Thursday, June 05, 2014

Girls' Charter School Wins Preliminary Injunction to Remain Open for Now

A case being litigated in a federal district court in Delaware is raising interesting questions about Title IX's application to charter schools.  Last November, the Delaware Department of Education decided not to renew the charter for Reach Academy for Girls, which would have the effect of closing the state's only public single-sex school for girls.  Reach students sued the state, arguing that the school's closure amounted to a violation of Title IX and the Constitution's Equal Protection Clause, because the state continues to charter, and thus fund, the all-boys Prestige Academy.  This imbalance is further underscored by the fact that Delaware law now prohibits issuing new charters to single-sex schools; only existing charter schools may continue to apply for renewal.
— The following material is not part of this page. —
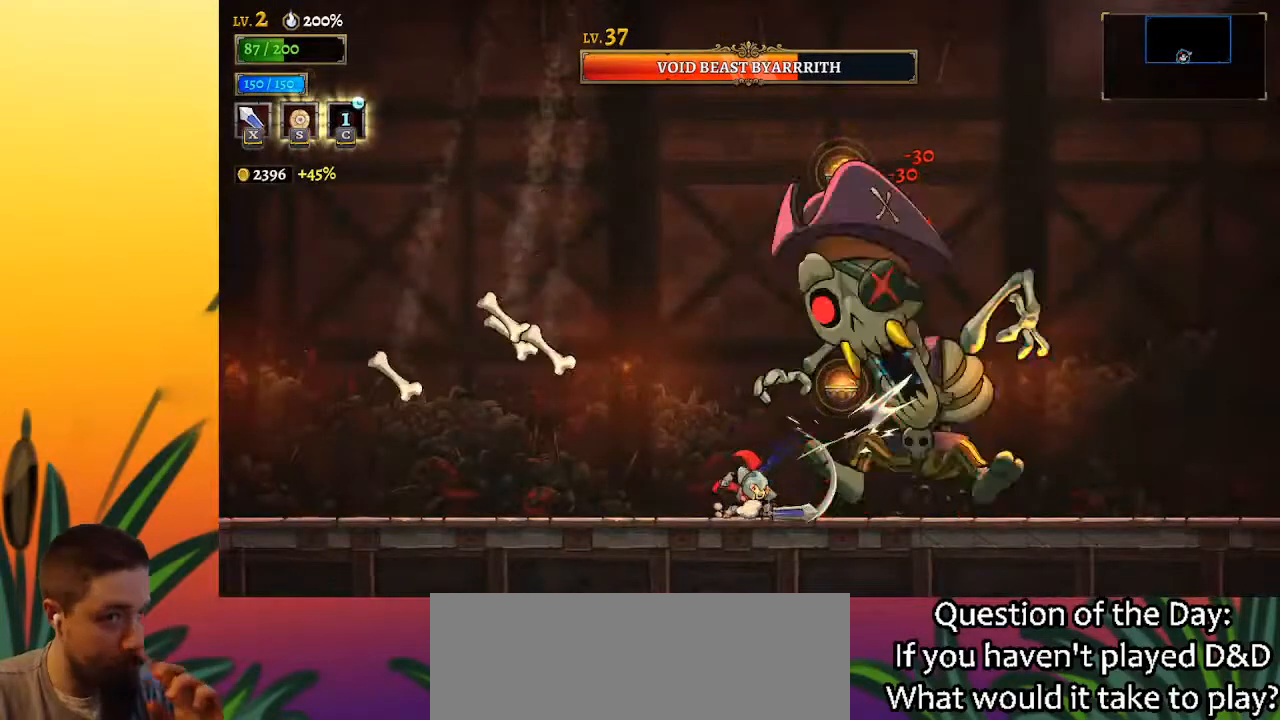
{"keys": [], "events": [[250, "x", "down"], [383, "x", "up"]]}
So for the plaintiffs, Reach is their only opportunity for single-sex education. 

In January, the court issued a preliminary decision that denied the state's motion to dismiss and issued a preliminary injunction. But the time constraints of enrollment had required the court to make that decision quickly, so it promised to provide fuller explanation in a later opinion, which it issued recently. The court's recent opinion reaches the same conclusion regarding the plaintiff's likelihood of success on the merits, a key factor to obtaining a preliminary injunction, but reveals more of its reasoning regarding Title IX's application to charter schools. 

The regulations that interpret the statute contain the following provisions that relate to charter schools:
(c) Schools. (1) General Standard. Except as provided in paragraph (c)(2) of this section, a recipient that operates a public nonvocational elementary or secondary school that excludes from admission any students, on the basis of sex, must provide students of the excluded sex a substantially equal single-sex school or coeducation school. 
(2) Exception. A nonvocational public charter school that is a single-school educational agency under State law may be operated as a single-sex charter school without regard to the requirements in paragraph (c)(1) of this section.
See 34 C.F.R. 106.34(c).

So, the regulation requires a funding recipient that operates a school for one sex to also operate a "substantially equal" single-sex or coeducational schools for members of the other sex.  But it exempts nonvocational charter schools from that requirement.  The Delaware DOE relied on the exception provision as the basis for its argument that Title IX does not apply to its decisions relating to the issuing of charters.  But the court disagreed, reasoning that the exception provision applies only to the charter school itself.  The exception means that Prestige Academy, for example, does not have to also operate as a school for girls.  The state of Delaware, on the other hand, is still required to comply with (c)(1), the "General Standard" provision that requires "substantially equal" coed or single sex alternatives.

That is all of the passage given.